**INSTRUCTIONS FOR THE TASK:**
Arrange every line of the data below as a Markdown table with the columns "Row" and "Line," numbering each row and skipping blank lines. Omit the image markers from the table.

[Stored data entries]
· · · · ·
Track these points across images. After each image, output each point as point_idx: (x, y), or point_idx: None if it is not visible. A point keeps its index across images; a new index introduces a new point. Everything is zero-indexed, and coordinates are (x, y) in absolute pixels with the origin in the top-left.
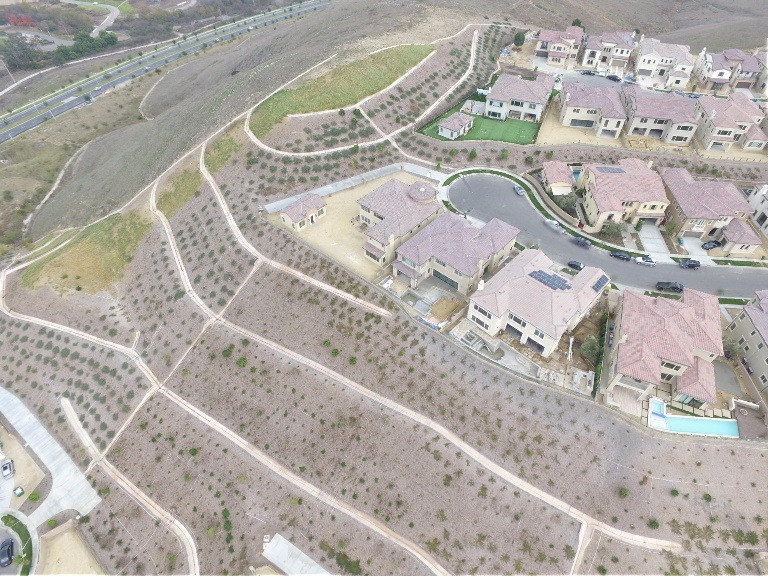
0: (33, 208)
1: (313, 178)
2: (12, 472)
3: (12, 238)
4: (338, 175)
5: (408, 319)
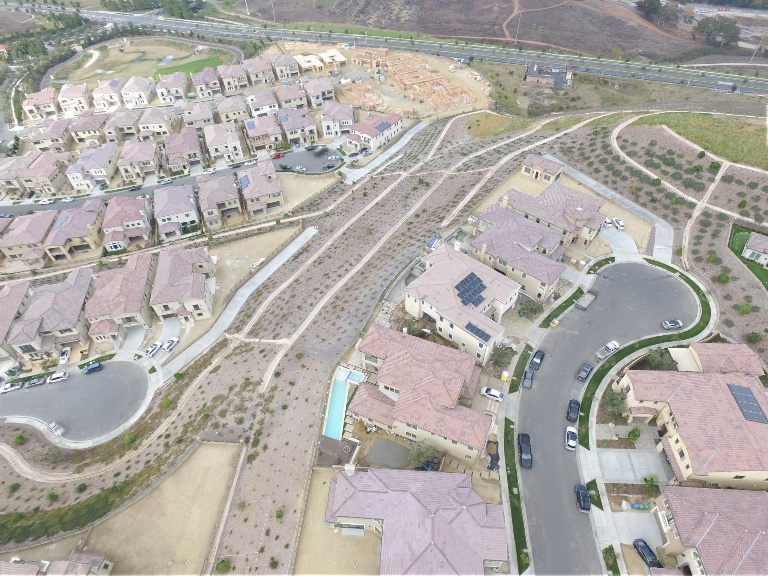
0: (568, 111)
1: (596, 169)
2: (365, 155)
3: (533, 112)
4: (613, 183)
5: (438, 232)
· · · · ·
**COMPLETE ANSWER:**
| Row | Line |
|---|---|
| 1 | Track these points across images. After each image, output each point as point_idx: (x, y), or point_idx: None if it is not visible. A point keeps its index across images; a new index introduces a new point. Everything is zero-indexed, and coordinates are (x, y) in absolute pixels with the origin in the top-left. |
| 2 | 0: (33, 208) |
| 3 | 1: (313, 178) |
| 4 | 2: (12, 472) |
| 5 | 3: (12, 238) |
| 6 | 4: (338, 175) |
| 7 | 5: (408, 319) |
| 8 | 0: (568, 111) |
| 9 | 1: (596, 169) |
| 10 | 2: (365, 155) |
| 11 | 3: (533, 112) |
| 12 | 4: (613, 183) |
| 13 | 5: (438, 232) |